5 years is a long time to do anything. Some days, I look at my life and it seems like I’ve been married forever; sometimes I have trouble remembering what life was like before marriage. For instance, I have no idea how I ever had clean clothes. In all my college years, I can honestly not recall one time that I did laundry. Not once. I guess that’s just not a memorable event, but you would think that there would be some sort of recollection there.
Some days it seems like we just got married. We laugh. We still find things to talk about. And we never fight. It’s like I have been on a honeymoon for 5 years. I love my wife.
Lindsey makes me laugh. I love the fact that I get to see a side of her that no one else does. She’s kinda shy, so she doesn’t give herself away to a lot of people. But she gives her self completely over to me. And she isn’t afraid to put herself completely out there because she knows that regardless of whatever she might say or do, I’ll be there with a smile.
When you first get engaged or if you haven’t been married very long, people try to tell you that the first couple of years are the hardest. That’s crazy. I can’t imagine my life being any easier or better. Sure, we didn’t have any money when we got married. But I think that was good, because it forced us to lean on each other.

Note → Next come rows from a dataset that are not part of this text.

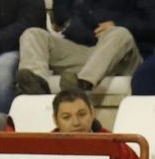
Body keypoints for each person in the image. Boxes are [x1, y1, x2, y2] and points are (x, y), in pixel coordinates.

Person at [16, 0, 149, 95]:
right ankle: (36, 86)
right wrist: (72, 25)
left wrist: (116, 24)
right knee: (33, 34)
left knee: (120, 33)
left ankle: (81, 86)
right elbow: (61, 14)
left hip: (122, 54)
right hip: (84, 52)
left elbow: (150, 21)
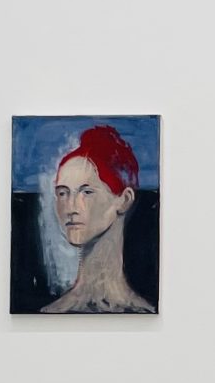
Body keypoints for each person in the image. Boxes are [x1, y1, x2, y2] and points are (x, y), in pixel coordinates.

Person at [43, 124, 153, 314]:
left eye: (86, 192)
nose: (71, 208)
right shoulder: (50, 313)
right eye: (62, 193)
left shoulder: (145, 312)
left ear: (124, 200)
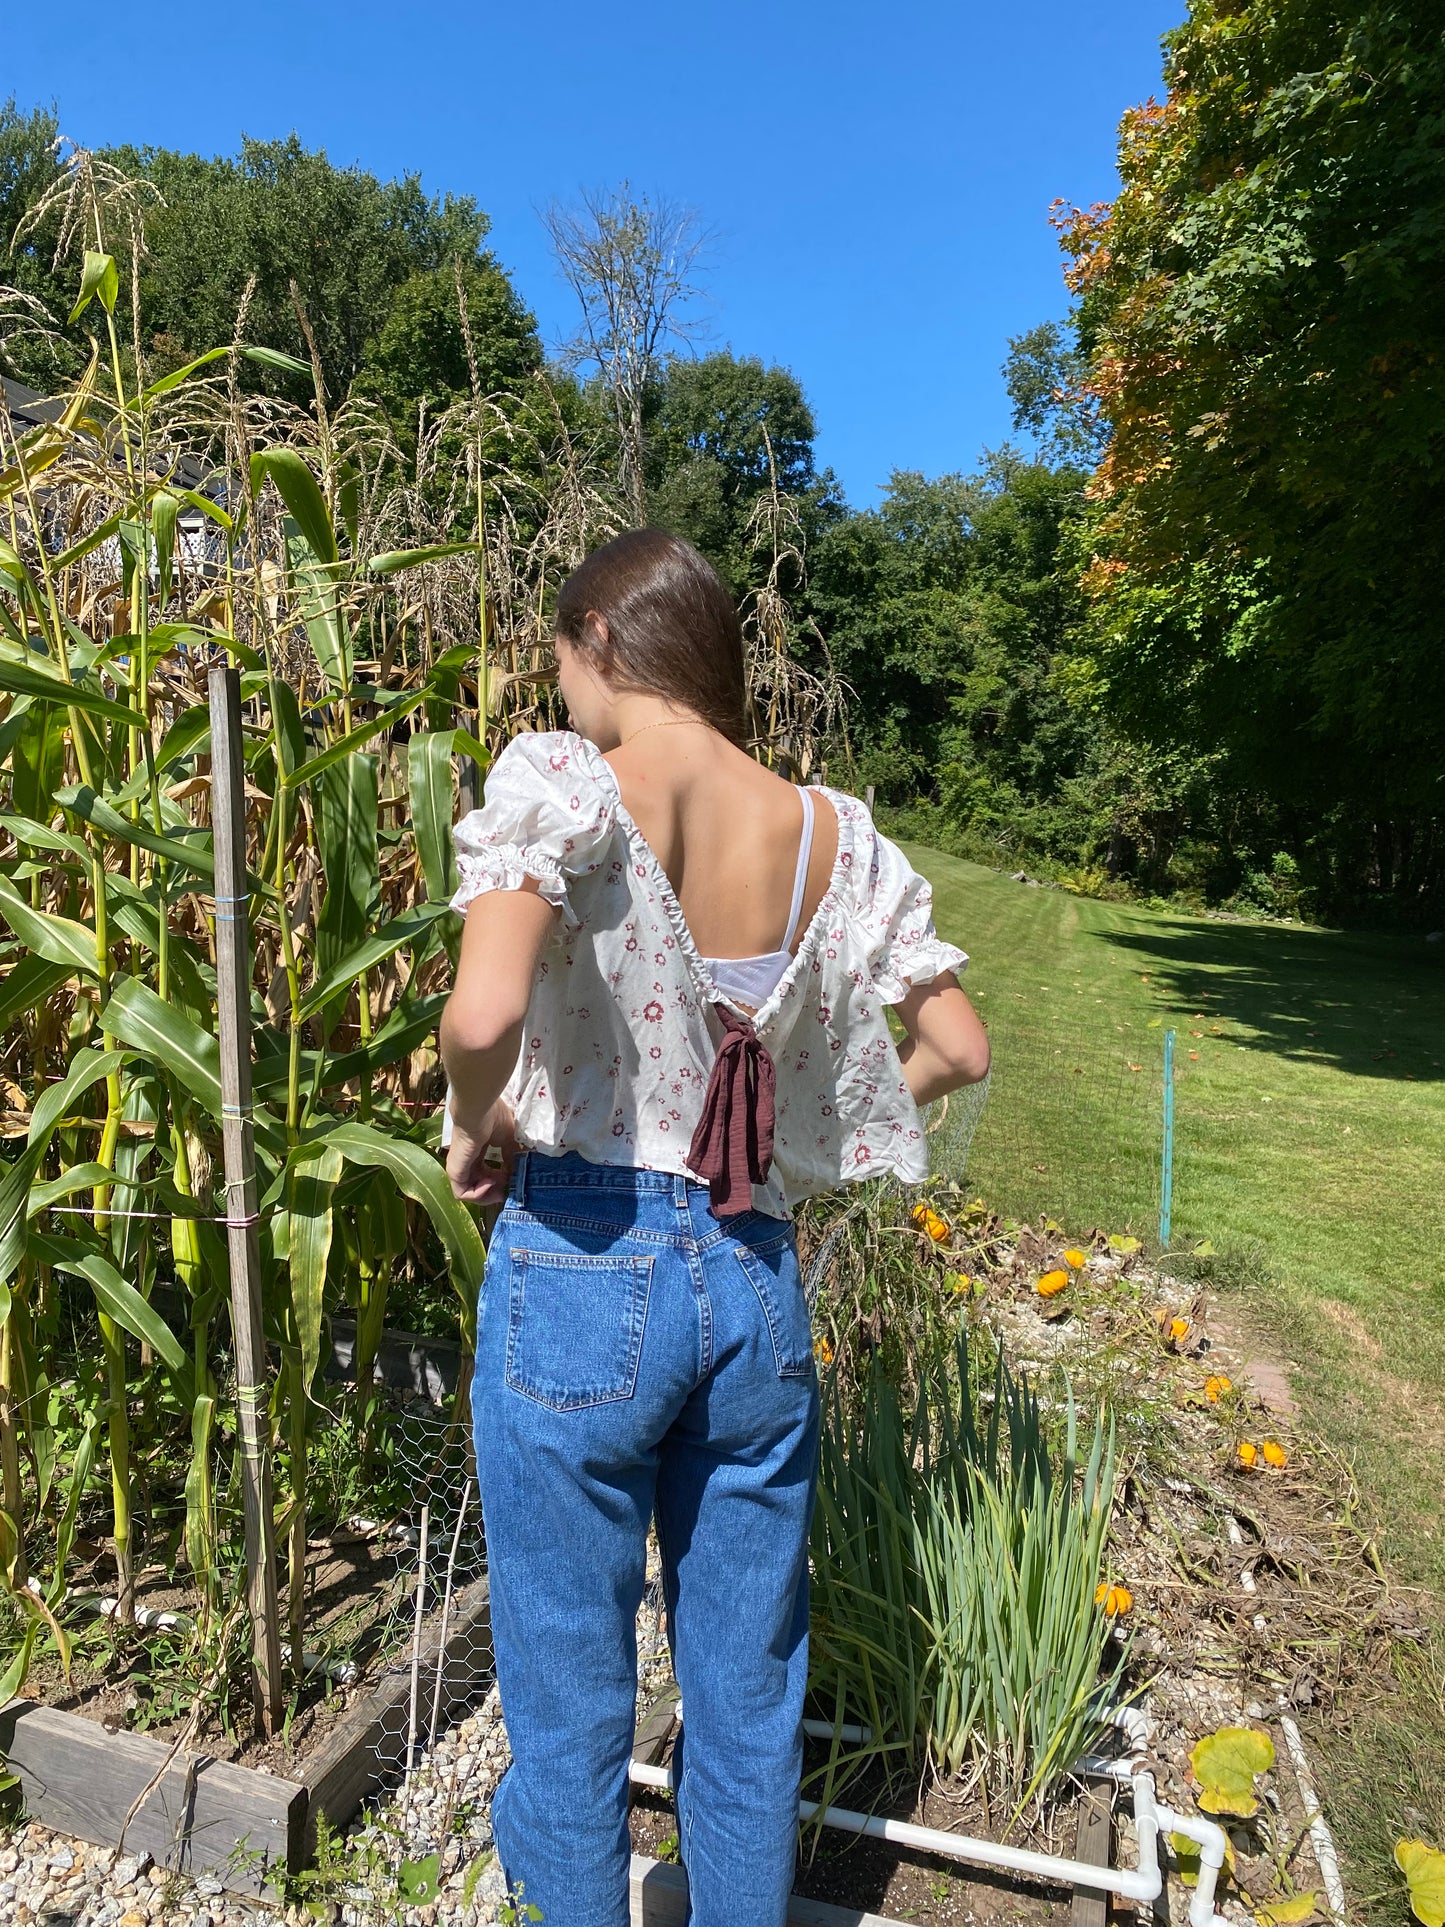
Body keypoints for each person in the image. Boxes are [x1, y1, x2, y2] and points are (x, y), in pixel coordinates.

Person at [440, 528, 989, 1927]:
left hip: (582, 1255)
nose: (560, 696)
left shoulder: (563, 783)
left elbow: (484, 1014)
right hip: (750, 1269)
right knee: (745, 1692)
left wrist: (473, 1120)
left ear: (601, 643)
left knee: (568, 1689)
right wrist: (799, 1142)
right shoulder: (832, 834)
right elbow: (956, 1048)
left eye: (562, 665)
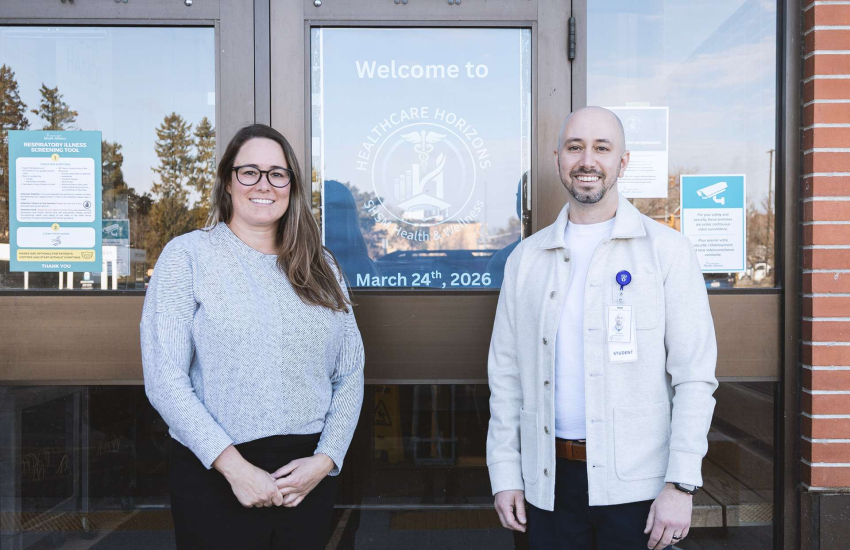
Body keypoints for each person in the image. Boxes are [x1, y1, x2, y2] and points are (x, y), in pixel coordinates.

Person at [486, 107, 718, 550]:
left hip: (640, 488)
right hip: (547, 484)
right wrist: (505, 473)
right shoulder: (526, 259)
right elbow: (506, 376)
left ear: (623, 162)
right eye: (575, 148)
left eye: (602, 148)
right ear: (558, 158)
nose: (587, 160)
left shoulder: (667, 252)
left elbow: (694, 378)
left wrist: (681, 484)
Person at [141, 124, 365, 549]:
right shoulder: (188, 256)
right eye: (250, 172)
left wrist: (327, 459)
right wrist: (235, 469)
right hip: (216, 472)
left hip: (307, 477)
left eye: (278, 173)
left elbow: (350, 371)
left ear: (292, 185)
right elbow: (165, 380)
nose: (265, 185)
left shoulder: (322, 266)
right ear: (228, 181)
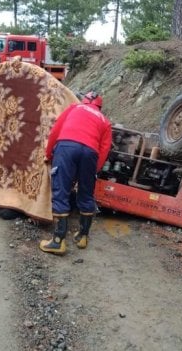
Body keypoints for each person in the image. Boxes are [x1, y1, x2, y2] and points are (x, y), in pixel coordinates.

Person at [40, 91, 112, 255]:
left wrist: (48, 153)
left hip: (67, 147)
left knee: (61, 191)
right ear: (99, 106)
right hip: (90, 153)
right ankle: (82, 237)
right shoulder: (105, 121)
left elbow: (56, 131)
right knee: (86, 195)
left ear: (85, 101)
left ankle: (58, 241)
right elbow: (104, 149)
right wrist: (94, 170)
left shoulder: (74, 108)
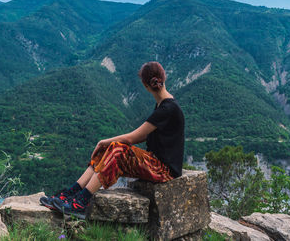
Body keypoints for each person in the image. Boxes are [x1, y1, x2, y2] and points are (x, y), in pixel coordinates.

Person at [40, 61, 185, 219]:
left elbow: (132, 138)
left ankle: (80, 203)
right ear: (163, 78)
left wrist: (104, 141)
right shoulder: (164, 105)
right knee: (109, 148)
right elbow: (144, 135)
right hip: (155, 163)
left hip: (164, 170)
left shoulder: (167, 108)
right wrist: (106, 145)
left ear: (145, 85)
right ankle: (71, 193)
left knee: (117, 149)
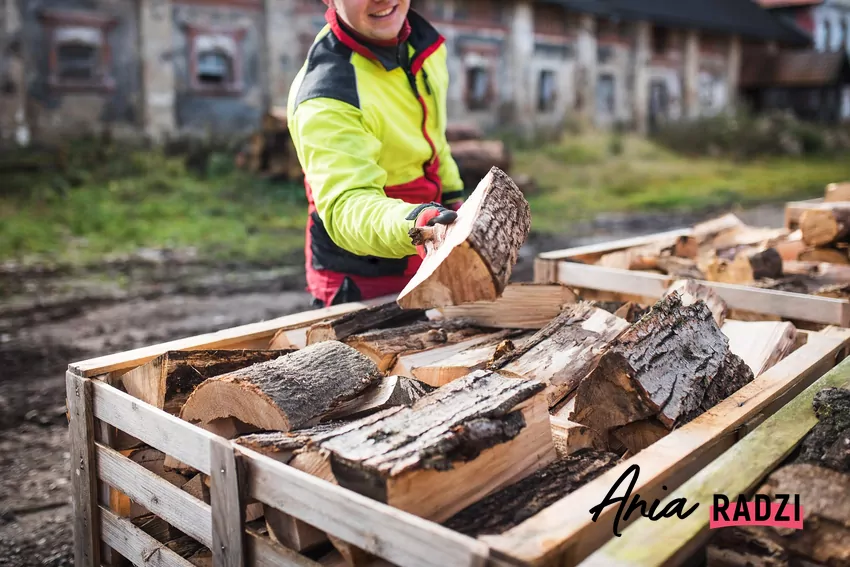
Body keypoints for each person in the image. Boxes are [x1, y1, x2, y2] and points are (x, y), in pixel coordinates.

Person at [287, 0, 466, 308]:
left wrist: (454, 201)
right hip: (361, 282)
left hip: (428, 255)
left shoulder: (425, 44)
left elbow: (435, 141)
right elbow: (347, 206)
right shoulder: (326, 93)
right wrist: (417, 224)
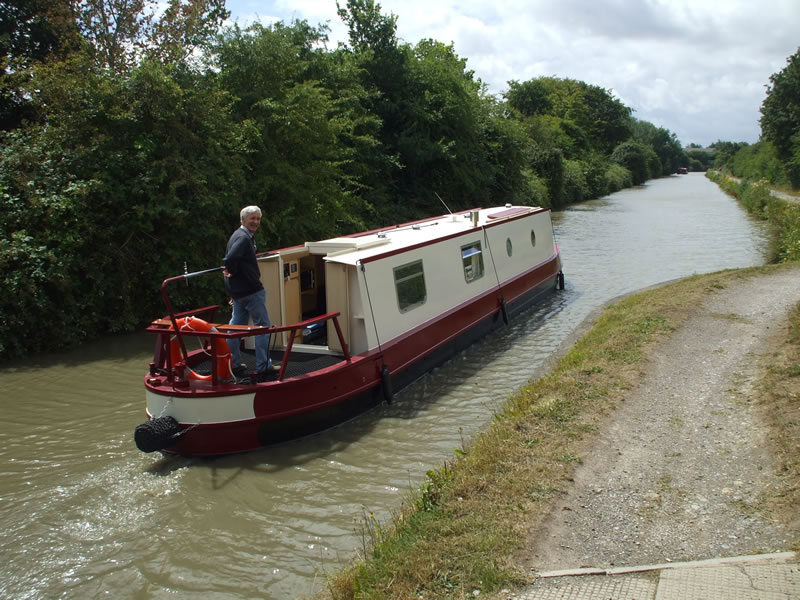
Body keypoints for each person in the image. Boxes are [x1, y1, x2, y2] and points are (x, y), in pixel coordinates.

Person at [223, 205, 277, 380]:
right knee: (262, 326)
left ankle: (233, 363)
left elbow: (233, 259)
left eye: (258, 219)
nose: (255, 222)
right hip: (251, 291)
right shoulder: (244, 238)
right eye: (252, 218)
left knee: (235, 327)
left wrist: (232, 276)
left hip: (238, 292)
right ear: (243, 220)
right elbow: (230, 259)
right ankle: (264, 366)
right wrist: (231, 270)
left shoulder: (237, 235)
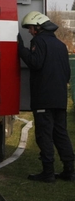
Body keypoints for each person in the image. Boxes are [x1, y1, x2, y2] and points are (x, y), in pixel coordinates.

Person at [18, 11, 74, 182]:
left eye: (30, 28)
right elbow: (67, 74)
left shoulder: (39, 41)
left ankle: (48, 173)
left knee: (44, 135)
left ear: (38, 27)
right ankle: (70, 171)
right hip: (59, 98)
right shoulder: (60, 45)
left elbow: (35, 62)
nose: (29, 32)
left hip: (44, 98)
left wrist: (20, 48)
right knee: (61, 134)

If I had to say that one thing has been hard for me in marriage, it’s this: Lindsey’s body temperature rises about 5 degrees when she sleeps. Seriously. It’s the weirdest thing of all time; Keller does it, too. I like all my covers and sheets and pillows to be very cold. Her intense body heat makes everything in the bed sweaty and therefore, uncomfortable. If that’s the only gripe I have for the next 5 years, I think I’ll be OK.